La zone vers laquelle est parti son troupeau l’inquiète un peu plus chaque instant. D’ordinaire, la dalatienne fait de tout son possible pour éviter la lisière de la forêt, surtout si proche de Corintamh. Elle préfèrerait de loin de retrouver face à un ours mal luné qu’à un groupe de chasseurs shemlen, ces enfants de putain ne pouvant être tués qu’en cas de stricte légitime défense en vertu des accords entre les Tanassavir et la noblesse locale. Comme bien souvent, ils n’hésiteraient sûrement pas à abattre quelques hahls pour leur peau et leur ramure et s’esclafferaient à l’idée de tuer l’âme de son peuple, ses enfants les plus sacrés. Ellowen jure entre ses dents pour interdire à son corps de se plaindre, les muscles en feu et le souffle court, le palpitant qui panique dans la poitrine. Ils ont besoin d’elle, elle souffrira plus tard.

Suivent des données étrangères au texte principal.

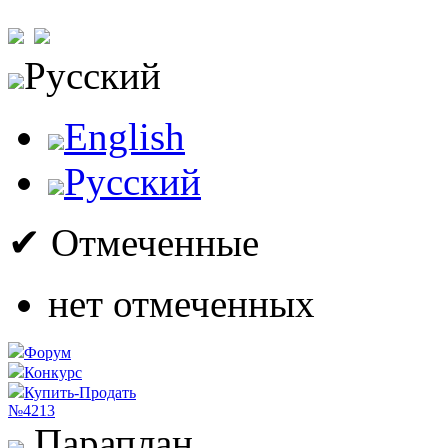
Русский
English
Русский
✔ Отмеченные
нет отмеченных
Форум
Конкурс
Купить-Продать
№4213
Параплан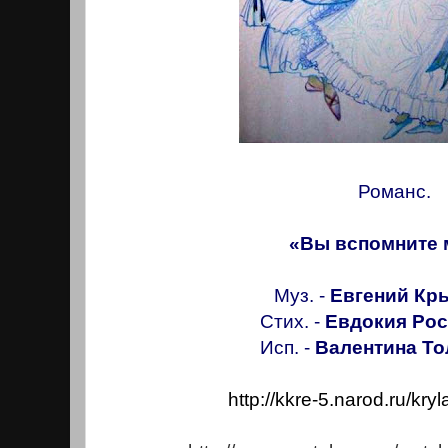
Романс.
«Вы вспомните 
Муз. -
Евгений Кр
Стих. -
Евдокия Рос
Исп. -
Валентина То
http://kkre-5.narod.ru/kr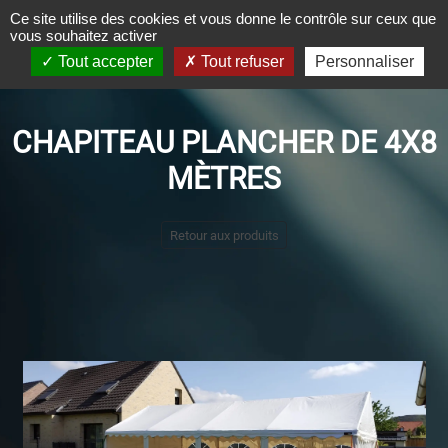
Panneau de gestion des cookies
Ce site utilise des cookies et vous donne le contrôle sur ceux que
vous souhaitez activer
Tout accepter
Tout refuser
Personnaliser
CHAPITEAU PLANCHER DE 4X8
MÈTRES
Retour aux produits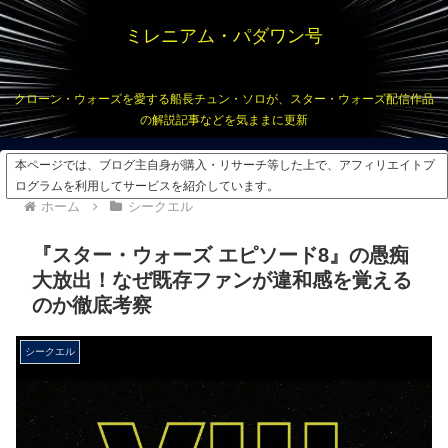
ミレニアム・パダワン号
クローン・ウォーズを愛する船長チュン・ソロが、スター・ウォーズ配信作品
の解説記事などを気ままに更新
本ページでは、ブログ主自身が購入・リサーチ等した上で、アフィリエイトプ
ログラムを利用してサービスを紹介しています。
ホーム
シークエル
『スター・ウォーズ エピソード8』の愚痴
大放出！なぜ既存ファンが違和感を覚える
のか徹底考察
シークエル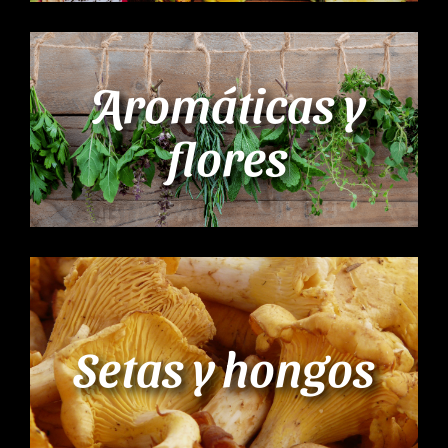
Aromáticas y
flores
Setas y hongos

Ils sont là, les vingt-sept hahls de son troupeau, serrés les uns contre les autres comme pour se protéger des éléments. La mine basse, l’effroi dans leur regard faisant écho au sien. Elle rit doucement de soulagement alors, remerciant Ghilan'nain de les avoir protégé et de veiller sur eux comme elle veille sur ses enfants – et son rire se fige en hoquet comme la surprise sur son visage quand elle réalise qu’une silhouette se tient non loin de là. Elfe, allure masculine, adulte. De longs cheveux de jais, trempés eux aussi, une tenue de citadin. Pas de valasslin, naturellement. Son cœur se sert en voyant l’épée portée sur le côté. S’il attaquait à l’instant, ses muscles tétanisés l’empêcheraient de prendre les devants et la confrontation ne serait qu’à son désavantage. Pire, ses frères et sœurs risquaient également la morsure d’acier.

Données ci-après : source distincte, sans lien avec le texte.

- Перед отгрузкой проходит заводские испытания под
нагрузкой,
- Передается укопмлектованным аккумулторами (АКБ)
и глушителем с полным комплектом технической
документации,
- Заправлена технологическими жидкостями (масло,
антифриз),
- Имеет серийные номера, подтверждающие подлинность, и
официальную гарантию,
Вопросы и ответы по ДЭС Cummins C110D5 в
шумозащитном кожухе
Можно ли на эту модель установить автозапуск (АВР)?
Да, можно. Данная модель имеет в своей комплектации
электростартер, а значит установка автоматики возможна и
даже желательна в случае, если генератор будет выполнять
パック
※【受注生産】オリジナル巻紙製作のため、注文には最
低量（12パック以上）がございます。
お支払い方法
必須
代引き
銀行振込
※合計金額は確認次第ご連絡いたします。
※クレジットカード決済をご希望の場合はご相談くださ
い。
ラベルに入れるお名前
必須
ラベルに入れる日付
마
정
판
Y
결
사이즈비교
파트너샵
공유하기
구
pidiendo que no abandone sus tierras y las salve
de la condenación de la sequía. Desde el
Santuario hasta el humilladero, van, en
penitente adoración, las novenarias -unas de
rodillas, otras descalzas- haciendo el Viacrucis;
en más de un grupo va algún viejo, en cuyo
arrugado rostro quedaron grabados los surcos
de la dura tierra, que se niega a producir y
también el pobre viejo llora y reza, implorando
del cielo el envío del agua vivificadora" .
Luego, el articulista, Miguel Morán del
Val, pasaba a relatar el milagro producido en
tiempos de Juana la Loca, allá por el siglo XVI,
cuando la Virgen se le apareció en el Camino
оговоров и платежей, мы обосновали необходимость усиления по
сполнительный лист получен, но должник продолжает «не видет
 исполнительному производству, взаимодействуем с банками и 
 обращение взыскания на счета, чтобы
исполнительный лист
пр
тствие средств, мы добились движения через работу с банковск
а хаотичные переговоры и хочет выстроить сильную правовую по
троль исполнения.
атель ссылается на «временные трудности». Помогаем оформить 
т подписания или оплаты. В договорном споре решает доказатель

Deux mains tremblantes se lèvent, bien au clair malgré la pluie qui continue de tomber drue. « Andaran atish’an ». Entre ici en paix. Dans le cas contraire, je te ferai payer chaque geste jusqu’à ce que ton souffle soit trop douloureux et que tu me supplies de te renvoyer vers les tiens. « Est-ce une visite ou une intrusion, cousin ? » Le dernier mot est malgré elle teinté de mépris. Elle ne pardonnera jamais aux citadins de renier leur héritage en ployant face à leurs oppresseurs.